### Exercise prompt
Please write what comes next in the time-nuts mailing-list thread on newbie questions, picking up where it stops.

### Passage to read
┄┄┄┄┄┄
Re: [time-nuts] Newbie questions

2016-01-27 Thread Jim Harman
Another benefit of using dB vs Watts or Volts is that systems often consist
of a chain of elements with gains and losses. Working with gains and losses
in dB lets you calculate the signal level at any point along the way and
the system gain by adding and subtracting rather than multiplying and
dividing.

On Wed, Jan 27, 2016 at 3:02 AM, wb6bnq  wrote:

> Hi Mike,
>
> The element that you are missing is the impedance.  When you look at the
> common formula it refers to a ratio of power or voltage and the impedance
> is left out with the understanding that the impedance is equal for each
> power or voltage in the ratio.  The actual formula (for power) is DB = 10 X
> log10 ( E1^2 / R ) / ( E2^2 / R ).  Hint   Power P = E^2 / R.
>
> In the RF world that impedance is 50 Ohms and ZERO DBm(illiwatts) is ONE
> milliwatt into 50 Ohms which is 0.223606797749979 Vrms.
>
> In the audio world the reference impedance is 600 Ohms.  So ZERO DBu is
> One milliwatt into 600 Ohms which is 0.7745966692414834 Vrms.  More
> commonly referred to as 0.775 Vrms.
>
> As for your GPS questions, I will leave that up to others to answer.
>
> BillWB6BNQ
>
>
> time...@metachaos.net wrote:
>
> Hi,
>>
>> I am a newbie to this list. I have downloaded the archives and read about
>> 5,000 of the past messages. I plan on building my own GPSDO, probably
>> using a
>> LEA-6T (but LEA-7T or LEA-M8T would be good if I can find one
>> affordably). I
>> have a MTI 260 on order (although it could wind up being a 261 since they
>> all
>> appear to ship one or the other randomly).
>>
>> Currently, my resources include a DMM (well, a couple) and soldering /
>> desoldering stations and quite a few tools. I also have an oscilloscope
>> that I
>> am currently repairing - a 400Mhz Tektronix 2465BCT analog scope. I am
>> waiting
>> on the final parts from Mouser. Once that is done I need to get it
>> calibrated.
┄┄┄┄┄┄
### Data excerpts

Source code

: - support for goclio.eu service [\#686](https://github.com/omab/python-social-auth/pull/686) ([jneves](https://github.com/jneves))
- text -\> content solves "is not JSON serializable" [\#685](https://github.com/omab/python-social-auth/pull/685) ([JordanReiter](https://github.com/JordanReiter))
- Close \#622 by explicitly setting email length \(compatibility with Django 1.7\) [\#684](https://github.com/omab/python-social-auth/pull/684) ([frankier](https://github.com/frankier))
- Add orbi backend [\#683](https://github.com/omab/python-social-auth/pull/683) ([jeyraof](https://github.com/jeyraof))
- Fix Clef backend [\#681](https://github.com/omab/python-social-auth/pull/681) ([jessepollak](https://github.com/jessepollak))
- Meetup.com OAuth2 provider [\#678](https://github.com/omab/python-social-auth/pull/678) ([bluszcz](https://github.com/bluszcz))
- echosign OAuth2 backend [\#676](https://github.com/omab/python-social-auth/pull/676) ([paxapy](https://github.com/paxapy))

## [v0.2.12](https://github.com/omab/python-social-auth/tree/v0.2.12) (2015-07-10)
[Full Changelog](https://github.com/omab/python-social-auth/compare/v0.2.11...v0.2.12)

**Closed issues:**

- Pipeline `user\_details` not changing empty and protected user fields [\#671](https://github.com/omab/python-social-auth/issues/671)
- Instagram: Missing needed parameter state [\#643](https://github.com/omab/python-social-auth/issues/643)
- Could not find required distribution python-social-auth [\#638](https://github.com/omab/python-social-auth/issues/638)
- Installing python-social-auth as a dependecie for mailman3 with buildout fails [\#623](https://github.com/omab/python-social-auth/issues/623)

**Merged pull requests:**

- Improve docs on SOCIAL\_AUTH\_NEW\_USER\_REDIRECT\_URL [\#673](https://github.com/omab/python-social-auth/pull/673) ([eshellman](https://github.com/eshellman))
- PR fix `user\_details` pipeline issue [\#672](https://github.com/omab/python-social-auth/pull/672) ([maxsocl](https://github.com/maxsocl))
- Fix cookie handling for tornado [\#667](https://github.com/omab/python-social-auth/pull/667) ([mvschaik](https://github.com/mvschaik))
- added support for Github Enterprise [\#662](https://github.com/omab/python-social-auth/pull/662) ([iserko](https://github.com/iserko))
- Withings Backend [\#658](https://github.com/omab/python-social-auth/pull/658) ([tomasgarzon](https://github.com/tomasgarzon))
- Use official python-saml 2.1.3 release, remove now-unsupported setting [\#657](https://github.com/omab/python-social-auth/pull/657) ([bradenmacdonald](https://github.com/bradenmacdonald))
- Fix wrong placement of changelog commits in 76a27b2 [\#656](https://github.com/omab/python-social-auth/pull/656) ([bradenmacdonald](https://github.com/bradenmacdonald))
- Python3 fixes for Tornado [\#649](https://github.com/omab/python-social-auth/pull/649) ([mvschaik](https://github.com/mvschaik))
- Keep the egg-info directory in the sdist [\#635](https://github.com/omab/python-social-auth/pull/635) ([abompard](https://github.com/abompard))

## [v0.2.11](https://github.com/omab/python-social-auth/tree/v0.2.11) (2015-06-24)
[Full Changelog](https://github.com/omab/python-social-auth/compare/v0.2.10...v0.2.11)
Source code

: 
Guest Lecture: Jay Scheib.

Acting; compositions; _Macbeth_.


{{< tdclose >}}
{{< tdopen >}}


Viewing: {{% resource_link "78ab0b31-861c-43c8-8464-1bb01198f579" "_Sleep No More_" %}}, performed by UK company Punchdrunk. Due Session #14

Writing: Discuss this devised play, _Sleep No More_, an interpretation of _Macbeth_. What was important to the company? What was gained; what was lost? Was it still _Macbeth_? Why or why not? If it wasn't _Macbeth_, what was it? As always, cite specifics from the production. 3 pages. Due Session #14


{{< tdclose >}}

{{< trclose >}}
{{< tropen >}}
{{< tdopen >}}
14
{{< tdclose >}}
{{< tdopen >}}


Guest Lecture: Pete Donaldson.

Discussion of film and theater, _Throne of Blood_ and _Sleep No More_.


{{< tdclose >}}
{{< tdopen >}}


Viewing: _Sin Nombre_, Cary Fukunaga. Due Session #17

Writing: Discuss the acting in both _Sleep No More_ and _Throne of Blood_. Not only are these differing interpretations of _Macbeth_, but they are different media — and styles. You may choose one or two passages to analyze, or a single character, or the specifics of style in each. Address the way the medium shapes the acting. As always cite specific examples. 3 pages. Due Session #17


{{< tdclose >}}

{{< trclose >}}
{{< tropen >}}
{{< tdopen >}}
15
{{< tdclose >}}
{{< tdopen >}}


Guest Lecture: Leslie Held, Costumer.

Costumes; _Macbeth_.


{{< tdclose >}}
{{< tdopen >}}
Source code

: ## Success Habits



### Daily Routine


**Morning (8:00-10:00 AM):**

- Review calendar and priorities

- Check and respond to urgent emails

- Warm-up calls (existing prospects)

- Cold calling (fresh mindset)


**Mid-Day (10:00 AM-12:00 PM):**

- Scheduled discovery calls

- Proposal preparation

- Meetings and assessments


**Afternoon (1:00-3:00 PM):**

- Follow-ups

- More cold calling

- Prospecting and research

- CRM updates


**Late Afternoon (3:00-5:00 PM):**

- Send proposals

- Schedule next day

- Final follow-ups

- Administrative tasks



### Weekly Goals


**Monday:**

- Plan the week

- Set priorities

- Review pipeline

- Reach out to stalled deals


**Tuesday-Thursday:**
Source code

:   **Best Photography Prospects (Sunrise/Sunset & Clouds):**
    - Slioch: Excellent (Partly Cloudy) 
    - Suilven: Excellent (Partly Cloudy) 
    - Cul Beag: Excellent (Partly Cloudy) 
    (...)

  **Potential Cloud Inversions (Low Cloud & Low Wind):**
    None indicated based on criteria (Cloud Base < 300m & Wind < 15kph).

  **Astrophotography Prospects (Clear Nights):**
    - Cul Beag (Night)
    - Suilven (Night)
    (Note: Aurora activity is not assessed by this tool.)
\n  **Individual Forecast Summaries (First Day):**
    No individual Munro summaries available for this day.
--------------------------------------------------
┄┄┄┄┄┄
### Your response
>> All of that will probably take me another month. I also need to finish
>> fixing
>> my cassette deck - and then to finish writing a special recording program
>> to
>> use raw device drivers to get around the fact that Windows is not real
>> time. I
>> interrupted that project to work on the scope.
>>
>> In the meantime, I am reading the time-nuts messages (and lots of other
>> things) to gather information and ideas about how I am going to do this
>> and
>> generally to learn more.
>>
>> So, I have some questions. Let me tell you a bit about me, so that you
>> know
>> the context and my limitations. I am a retired programmer. I wrote just
>> about
>> everything including device drivers, operating systems, utilities,
>> various AI
>> programs, telephone systems, compilers, encryption, web applications and
>> much
>> more. If I need to throw 50,000 LOC at a project, no problem. I have used
>> many
>> languages including quite a few different assembly languages (I have also
>> written an assembler). I consider myself a mathematician / programmer,
>> although I haven't really needed Calculus or Differential Equations for
>> decades, so I am pretty rusty in that area. I do more work in formal logic
>> than higher mathematics. But, I THINK like a mathematician. Formalism and
>> abstraction come naturally to me.
>>
>> During my career I also helped to debug hardware during S-100 days. I have
>> sporadically messed with electronics off and on, informally, with no
>> education
>> in the area. Now that I am retired (and have more time, but less money -
>> it IS
>> a zero sum game!), I am trying to learn more about electronics and start
>> doing
>> hardware projects. I have never been into model building or anything
>> similar,
>> so my construction skills are lacking. I understand a lot of things in
>> theory,
>> but practice still eludes me. For example, knowing a part exists or
>> determining which of 10,000 apparently identical parts is the "right"
>> choice.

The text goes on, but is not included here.